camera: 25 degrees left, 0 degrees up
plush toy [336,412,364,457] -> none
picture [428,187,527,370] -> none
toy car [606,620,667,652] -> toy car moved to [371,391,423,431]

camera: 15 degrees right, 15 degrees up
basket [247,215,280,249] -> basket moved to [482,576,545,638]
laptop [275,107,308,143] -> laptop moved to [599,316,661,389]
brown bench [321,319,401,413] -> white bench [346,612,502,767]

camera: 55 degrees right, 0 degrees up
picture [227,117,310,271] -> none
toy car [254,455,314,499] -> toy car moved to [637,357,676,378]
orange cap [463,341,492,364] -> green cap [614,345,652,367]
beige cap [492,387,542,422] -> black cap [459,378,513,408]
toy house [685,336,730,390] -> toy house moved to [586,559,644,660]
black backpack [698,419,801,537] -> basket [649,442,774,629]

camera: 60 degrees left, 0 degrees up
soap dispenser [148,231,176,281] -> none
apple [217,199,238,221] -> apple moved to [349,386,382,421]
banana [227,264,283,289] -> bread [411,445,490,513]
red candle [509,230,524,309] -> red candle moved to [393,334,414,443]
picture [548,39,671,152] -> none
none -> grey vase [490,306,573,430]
****************
#### [Work task]
Please repeat the material exactly as it appears above.

#### [Reply]
camera: 25 degrees left, 0 degrees up
plush toy [336,412,364,457] -> none
picture [428,187,527,370] -> none
toy car [606,620,667,652] -> toy car moved to [371,391,423,431]

camera: 15 degrees right, 15 degrees up
basket [247,215,280,249] -> basket moved to [482,576,545,638]
laptop [275,107,308,143] -> laptop moved to [599,316,661,389]
brown bench [321,319,401,413] -> white bench [346,612,502,767]

camera: 55 degrees right, 0 degrees up
picture [227,117,310,271] -> none
toy car [254,455,314,499] -> toy car moved to [637,357,676,378]
orange cap [463,341,492,364] -> green cap [614,345,652,367]
beige cap [492,387,542,422] -> black cap [459,378,513,408]
toy house [685,336,730,390] -> toy house moved to [586,559,644,660]
black backpack [698,419,801,537] -> basket [649,442,774,629]

camera: 60 degrees left, 0 degrees up
soap dispenser [148,231,176,281] -> none
apple [217,199,238,221] -> apple moved to [349,386,382,421]
banana [227,264,283,289] -> bread [411,445,490,513]
red candle [509,230,524,309] -> red candle moved to [393,334,414,443]
picture [548,39,671,152] -> none
none -> grey vase [490,306,573,430]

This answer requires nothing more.